# Point Me To Some Simplish Steel Design Info



## AGCB97 (Sep 4, 2016)

I love to build things (3 airplanes, side by side ATV, Thousands of small things). The current project is a quad track vehicle center articulated, sort of a high mobility 2 seat ATV w/ a 4 cylinder 4 speed 4WD car engine and rear drive.

What I'm looking for is a little info on how to size square or rectangular steel tubing so it is strong enough to avoid twisting (within reason) and yet not so heavy as to be over kill. this will be for the frame.
I've googled some but not come across anything good so far.
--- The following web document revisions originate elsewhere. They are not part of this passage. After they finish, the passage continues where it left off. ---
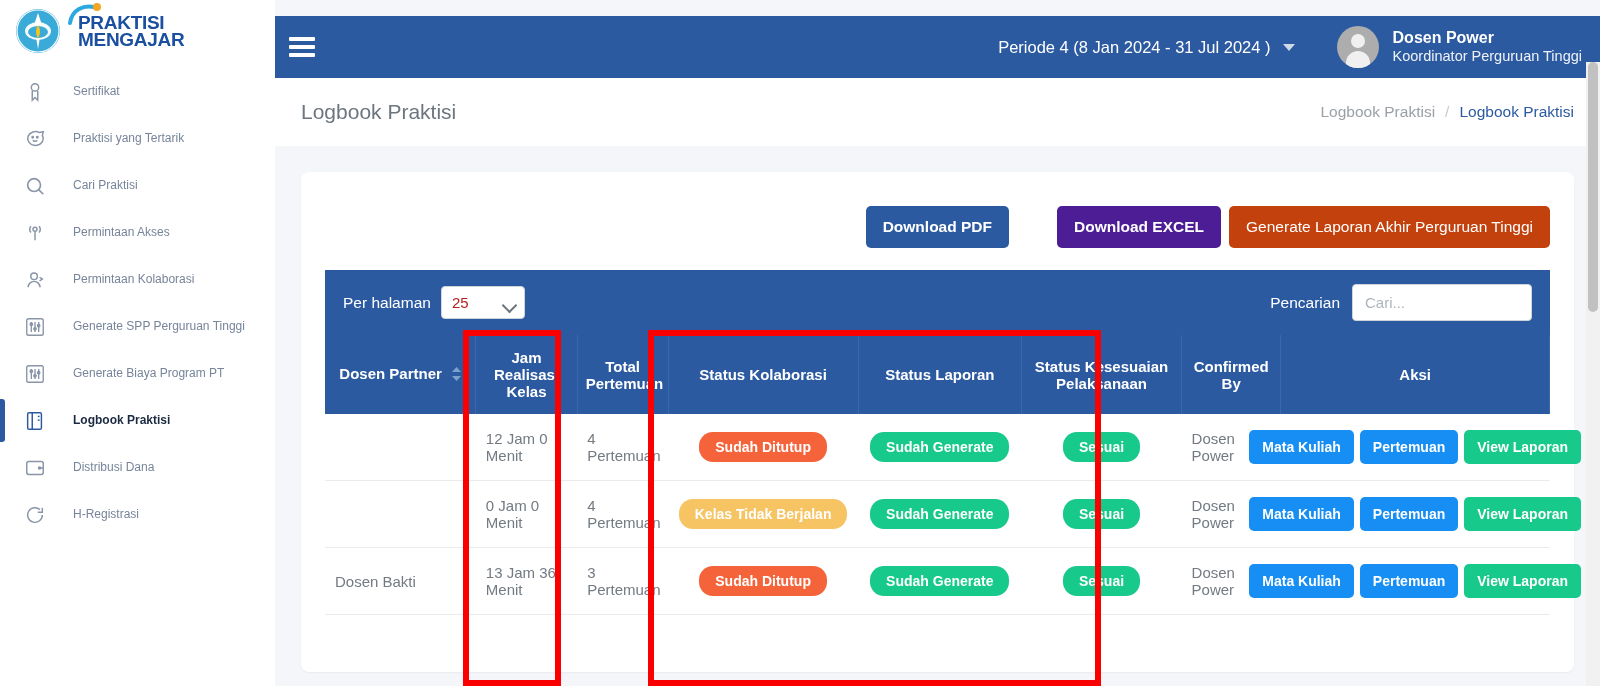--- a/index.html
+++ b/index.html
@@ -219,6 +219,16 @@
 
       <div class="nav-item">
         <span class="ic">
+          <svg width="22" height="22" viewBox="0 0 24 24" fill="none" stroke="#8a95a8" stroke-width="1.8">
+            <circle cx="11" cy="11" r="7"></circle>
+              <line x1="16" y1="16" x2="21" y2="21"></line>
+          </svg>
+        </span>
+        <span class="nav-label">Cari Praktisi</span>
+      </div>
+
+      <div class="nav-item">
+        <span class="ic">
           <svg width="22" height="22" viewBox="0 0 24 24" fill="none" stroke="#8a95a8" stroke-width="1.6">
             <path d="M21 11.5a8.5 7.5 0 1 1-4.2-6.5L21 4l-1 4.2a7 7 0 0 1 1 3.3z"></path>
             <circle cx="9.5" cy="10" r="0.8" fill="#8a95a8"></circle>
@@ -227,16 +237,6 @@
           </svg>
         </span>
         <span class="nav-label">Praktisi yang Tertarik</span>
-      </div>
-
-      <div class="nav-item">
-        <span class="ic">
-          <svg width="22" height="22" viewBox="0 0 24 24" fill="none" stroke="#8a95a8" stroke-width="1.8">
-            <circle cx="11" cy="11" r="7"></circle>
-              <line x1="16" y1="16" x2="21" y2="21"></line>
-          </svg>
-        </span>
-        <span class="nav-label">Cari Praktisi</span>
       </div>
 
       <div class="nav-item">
I do not want to become an engineer overnight but looking for some rules of thumb or personal guidance.

The side by side I built was made mostly of 2x2 1/8" tube completely fabricated from scratch by me.

Thanks for looking and in advance for your thoughts.
Aaron


----------



## jpfabricator (Sep 4, 2016)

If built in a cube or a triangle configuration like the sideXside, the 2"x2"x1/8" should be overkill.
Can you show us a rough mock up, or sketch of what you had in mind? That will help narrow down your choices.

Sent from somwhere in east Texas by Jake!


----------



## AGCB97 (Sep 4, 2016)

Jake

The main section (front) carrying the engine and on which the cab will sit will be a rectangle shape (about 36" wide by 60" long) made of 1/8" 2x2 or 3x2 with the 3" dimension vertical. It will be mitered, welded corners. On the back tube of this frame will be the pivot point for articulation, I'm thinking 10 or 12" between the upper and lower joints but that may also be over kill. Attached to this at the pivot points will be a similar size frame to carry the rear drive and a platform or box. This section will also need to twist with regard to the front to keep all tracks down on uneven ground. There will be no suspension. I guess the point of greatest stress will be the tube where the pivot point is, both front and rear. I thought of making this a higher aspect tube, say 6x2 with gussets to the side tubes.

I assume that 3x2 is much less apt to twist ( I guess I mean rack) than 2x2.

These tubes are also available in 14 GA .083 as opposed to the 11 GA .120

I may be over kill but that is what I want advice on.

Aaron


----------



## AGCB97 (Sep 4, 2016)

The side by side empty weight is 1540 lbs with a 1.3 liter Lecar engine. The track will use a 1.8 liter engine from a 80s Subaru. Quite a bit heavier. I also want to mount a 4' snow blower on the track and be able to do some light skidding.


----------



## jpfabricator (Sep 6, 2016)

I personally don't think you would have any problems with the 2"xs2"x1/8" tubing. Reproduction Cobras with 400+ horsepower are on 2"x4"x1/8" frames.
When you layout your frame, think triangles, and trapazoides. 
There's a popular Youtuber that says "Nothing too strong ever broke".



Sent from somwhere in east Texas by Jake!


----------